▸ REQUIRED WORK
Could you format every line in the records below as a single numbered list, with any blank lines dropped?

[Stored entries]

____________________

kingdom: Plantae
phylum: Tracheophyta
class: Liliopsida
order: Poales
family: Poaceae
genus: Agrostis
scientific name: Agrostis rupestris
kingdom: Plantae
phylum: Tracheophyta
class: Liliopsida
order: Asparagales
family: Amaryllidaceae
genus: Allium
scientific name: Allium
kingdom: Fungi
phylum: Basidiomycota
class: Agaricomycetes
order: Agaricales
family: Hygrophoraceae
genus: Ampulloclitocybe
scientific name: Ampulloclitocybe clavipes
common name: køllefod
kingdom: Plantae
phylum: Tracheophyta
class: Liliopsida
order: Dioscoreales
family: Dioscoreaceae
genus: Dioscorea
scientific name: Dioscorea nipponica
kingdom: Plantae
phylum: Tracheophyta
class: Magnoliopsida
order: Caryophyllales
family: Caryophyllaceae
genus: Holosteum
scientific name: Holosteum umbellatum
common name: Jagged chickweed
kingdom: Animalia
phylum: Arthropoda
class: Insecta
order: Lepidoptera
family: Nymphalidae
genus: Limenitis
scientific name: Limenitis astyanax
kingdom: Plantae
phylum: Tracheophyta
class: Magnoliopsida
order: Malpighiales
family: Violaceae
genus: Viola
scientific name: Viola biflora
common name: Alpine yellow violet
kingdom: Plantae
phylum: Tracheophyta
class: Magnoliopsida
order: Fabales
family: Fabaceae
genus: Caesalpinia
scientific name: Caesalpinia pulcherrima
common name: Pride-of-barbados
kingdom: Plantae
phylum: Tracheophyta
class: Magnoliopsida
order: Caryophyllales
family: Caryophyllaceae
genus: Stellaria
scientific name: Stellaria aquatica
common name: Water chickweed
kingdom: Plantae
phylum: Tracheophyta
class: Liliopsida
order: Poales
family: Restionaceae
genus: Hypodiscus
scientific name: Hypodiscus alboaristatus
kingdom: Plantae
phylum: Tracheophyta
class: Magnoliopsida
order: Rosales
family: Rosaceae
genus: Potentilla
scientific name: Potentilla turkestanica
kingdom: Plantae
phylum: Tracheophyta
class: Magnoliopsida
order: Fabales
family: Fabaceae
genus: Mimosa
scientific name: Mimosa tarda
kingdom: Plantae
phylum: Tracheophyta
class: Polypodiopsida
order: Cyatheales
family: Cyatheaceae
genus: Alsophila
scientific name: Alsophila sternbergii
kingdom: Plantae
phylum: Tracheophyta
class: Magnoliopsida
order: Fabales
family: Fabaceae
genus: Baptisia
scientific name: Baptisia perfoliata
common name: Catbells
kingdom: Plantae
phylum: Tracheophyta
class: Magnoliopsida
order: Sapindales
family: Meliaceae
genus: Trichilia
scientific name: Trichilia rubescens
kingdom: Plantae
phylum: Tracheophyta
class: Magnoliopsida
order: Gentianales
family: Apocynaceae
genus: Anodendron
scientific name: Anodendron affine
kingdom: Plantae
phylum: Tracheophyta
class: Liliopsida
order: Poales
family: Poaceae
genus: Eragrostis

____________________

▸ PROBLEM SOLUTION
1. kingdom: Plantae
2. phylum: Tracheophyta
3. class: Liliopsida
4. order: Poales
5. family: Poaceae
6. genus: Agrostis
7. scientific name: Agrostis rupestris
8. kingdom: Plantae
9. phylum: Tracheophyta
10. class: Liliopsida
11. order: Asparagales
12. family: Amaryllidaceae
13. genus: Allium
14. scientific name: Allium
15. kingdom: Fungi
16. phylum: Basidiomycota
17. class: Agaricomycetes
18. order: Agaricales
19. family: Hygrophoraceae
20. genus: Ampulloclitocybe
21. scientific name: Ampulloclitocybe clavipes
22. common name: køllefod
23. kingdom: Plantae
24. phylum: Tracheophyta
25. class: Liliopsida
26. order: Dioscoreales
27. family: Dioscoreaceae
28. genus: Dioscorea
29. scientific name: Dioscorea nipponica
30. kingdom: Plantae
31. phylum: Tracheophyta
32. class: Magnoliopsida
33. order: Caryophyllales
34. family: Caryophyllaceae
35. genus: Holosteum
36. scientific name: Holosteum umbellatum
37. common name: Jagged chickweed
38. kingdom: Animalia
39. phylum: Arthropoda
40. class: Insecta
41. order: Lepidoptera
42. family: Nymphalidae
43. genus: Limenitis
44. scientific name: Limenitis astyanax
45. kingdom: Plantae
46. phylum: Tracheophyta
47. class: Magnoliopsida
48. order: Malpighiales
49. family: Violaceae
50. genus: Viola
51. scientific name: Viola biflora
52. common name: Alpine yellow violet
53. kingdom: Plantae
54. phylum: Tracheophyta
55. class: Magnoliopsida
56. order: Fabales
57. family: Fabaceae
58. genus: Caesalpinia
59. scientific name: Caesalpinia pulcherrima
60. common name: Pride-of-barbados
61. kingdom: Plantae
62. phylum: Tracheophyta
63. class: Magnoliopsida
64. order: Caryophyllales
65. family: Caryophyllaceae
66. genus: Stellaria
67. scientific name: Stellaria aquatica
68. common name: Water chickweed
69. kingdom: Plantae
70. phylum: Tracheophyta
71. class: Liliopsida
72. order: Poales
73. family: Restionaceae
74. genus: Hypodiscus
75. scientific name: Hypodiscus alboaristatus
76. kingdom: Plantae
77. phylum: Tracheophyta
78. class: Magnoliopsida
79. order: Rosales
80. family: Rosaceae
81. genus: Potentilla
82. scientific name: Potentilla turkestanica
83. kingdom: Plantae
84. phylum: Tracheophyta
85. class: Magnoliopsida
86. order: Fabales
87. family: Fabaceae
88. genus: Mimosa
89. scientific name: Mimosa tarda
90. kingdom: Plantae
91. phylum: Tracheophyta
92. class: Polypodiopsida
93. order: Cyatheales
94. family: Cyatheaceae
95. genus: Alsophila
96. scientific name: Alsophila sternbergii
97. kingdom: Plantae
98. phylum: Tracheophyta
99. class: Magnoliopsida
100. order: Fabales
101. family: Fabaceae
102. genus: Baptisia
103. scientific name: Baptisia perfoliata
104. common name: Catbells
105. kingdom: Plantae
106. phylum: Tracheophyta
107. class: Magnoliopsida
108. order: Sapindales
109. family: Meliaceae
110. genus: Trichilia
111. scientific name: Trichilia rubescens
112. kingdom: Plantae
113. phylum: Tracheophyta
114. class: Magnoliopsida
115. order: Gentianales
116. family: Apocynaceae
117. genus: Anodendron
118. scientific name: Anodendron affine
119. kingdom: Plantae
120. phylum: Tracheophyta
121. class: Liliopsida
122. order: Poales
123. family: Poaceae
124. genus: Eragrostis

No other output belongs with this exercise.